La base militare di Ghedi, nota per il suo ruolo significativo nell’Aeronautica Militare Italiana e ospite del celebre Sesto Stormo e della Pattuglia Acrobatica delle Frecce Tricolori, si trova al centro di un’accesa polemica. Una manifestazione programmata per il 16 aprile, intitolata “Mettiamo le ali ai nostri sogni”, ha l’intento di avvicinare gli studenti al patrimonio di storia e professionalità dell’Aeronautica, ma ha suscitato la forte opposizione di oltre 200 insegnanti delle scuole di Brescia.
La notizia della manifestazione si è diffusa rapidamente sui social network, nonostante il periodo di chiusura delle scuole per le vacanze pasquali. A guidare la protesta è stata Patrizia Londero, insegnante presso l’istituto Bazoli-Polo di Desenzano, che ha redatto una lettera aperta dal titolo provocatorio “Il fascino indiscreto della guerra”. La missiva, firmata da insegnanti di vari istituti di ogni ordine e grado, esprime una netta presa di posizione contro l’evento, enfatizzando i valori di pace e solidarietà contrapposti alla logica della militarizzazione e della guerra.
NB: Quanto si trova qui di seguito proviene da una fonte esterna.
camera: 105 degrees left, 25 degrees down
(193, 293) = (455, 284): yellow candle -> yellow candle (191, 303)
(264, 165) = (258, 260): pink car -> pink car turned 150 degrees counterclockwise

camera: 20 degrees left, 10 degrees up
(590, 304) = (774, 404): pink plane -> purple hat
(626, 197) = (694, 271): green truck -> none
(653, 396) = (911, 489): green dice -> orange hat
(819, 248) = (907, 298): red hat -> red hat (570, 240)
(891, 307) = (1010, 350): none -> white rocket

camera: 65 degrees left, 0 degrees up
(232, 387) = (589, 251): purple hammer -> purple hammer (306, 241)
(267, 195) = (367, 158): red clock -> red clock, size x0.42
Gli insegnanti firmatari della lettera sostengono che eventi di questo tipo potrebbero mandare un messaggio equivoco agli studenti, suggerendo una normalizzazione dell’ambiente militare e delle sue implicazioni. “Non guerra ma pace e solidarietà: questi i nostri valori”, si legge nella lettera, che pone l’accento sulla necessità di educare le nuove generazioni in uno spirito di comprensione reciproca e cooperazione internazionale.
La decisione di includere nella proposta educativa una visita a una base militare, soprattutto in un contesto globale caratterizzato da tensioni e conflitti, è vista da molti educatori come un passo nella direzione sbagliata. Essi ritengono che sia fondamentale rafforzare nei giovani la consapevolezza delle questioni di pace e sicurezza internazionale, piuttosto che esaltarne l’aspetto bellico e competitivo.
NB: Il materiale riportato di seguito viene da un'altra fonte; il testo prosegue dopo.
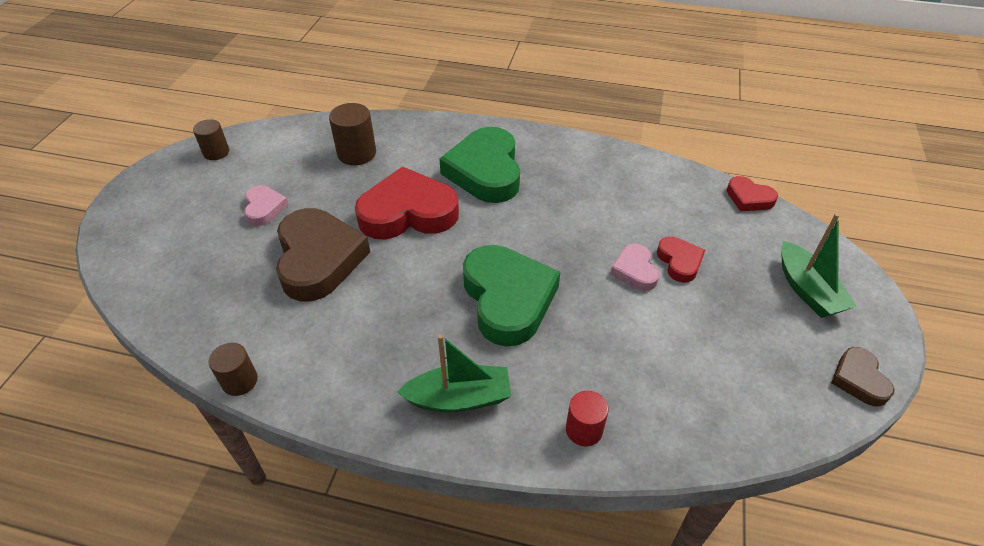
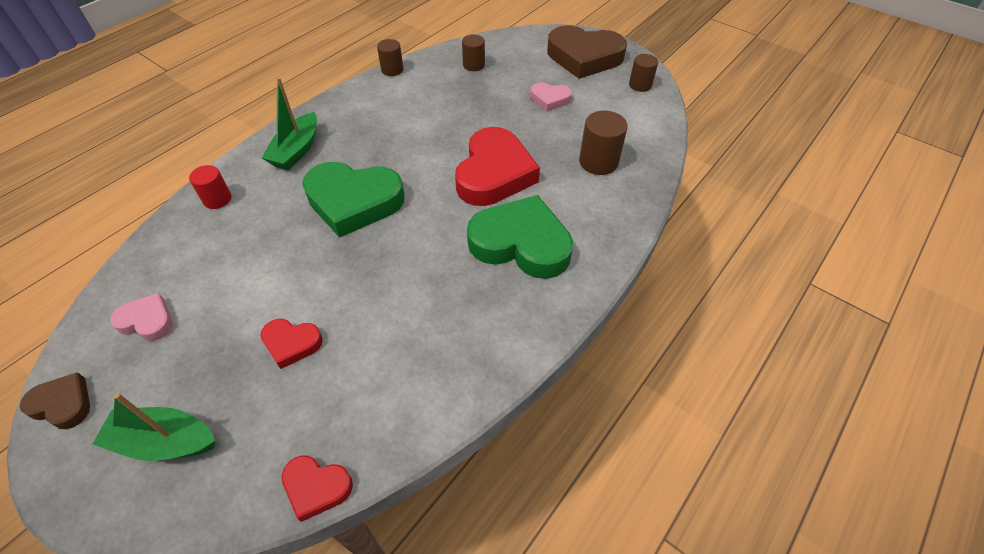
camera: 115 degrees right, 5 degrees up
(206, 295) = (474, 65): none -> brown cylinder
(318, 259) = (473, 116): brown heart -> brown heart (584, 57)
(635, 271) = (311, 300): pink heart -> pink heart (147, 321)
(749, 198) = (316, 487): red heart -> red heart turned 135 degrees counterclockwise

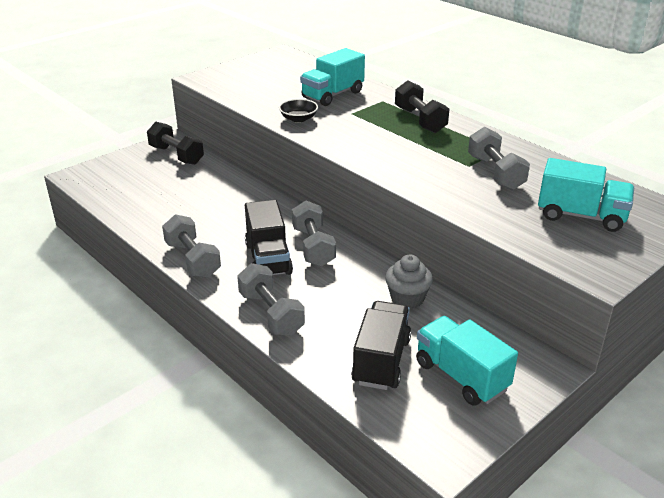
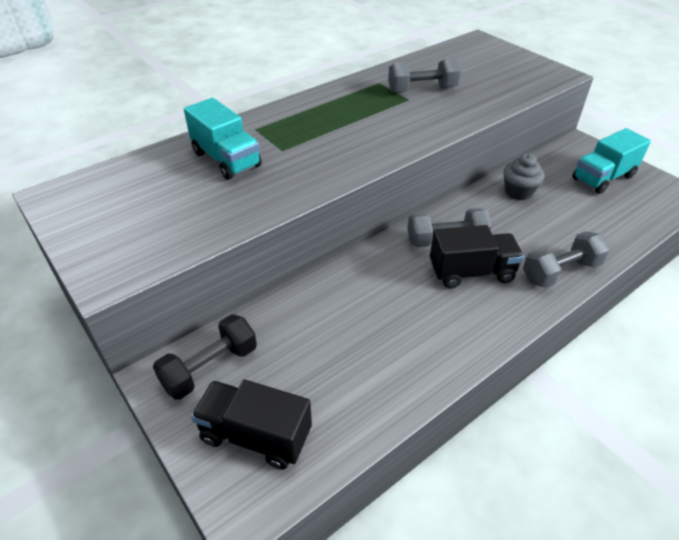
camera: 85 degrees left, 10 degrees up
(193, 259) = (480, 334): grey dumbbell -> none
(298, 119) = (288, 187): black bowl -> none
(381, 361) = (601, 212): black truck -> black truck (255, 435)
(420, 120) = (311, 112): black dumbbell -> none
(581, 216) = (486, 68): turquoise truck -> none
In conclusione, la manifestazione “Mettiamo le ali ai nostri sogni” rappresenta un punto di svolta per il dibattito sulla pedagogia e l’educazione alla pace nelle scuole italiane. Mentre alcuni vedono in essa un’opportunità per esplorare la storia e le competenze dell’Aeronautica Militare, altri la percepiscono come un potenziale rischio di glorificazione dei conflitti. La controversia sollevata dagli oltre 200 insegnanti di Brescia evidenzia una riflessione più ampia sulla responsabilità educativa e sui valori che si intendono trasmettere alle future generazioni.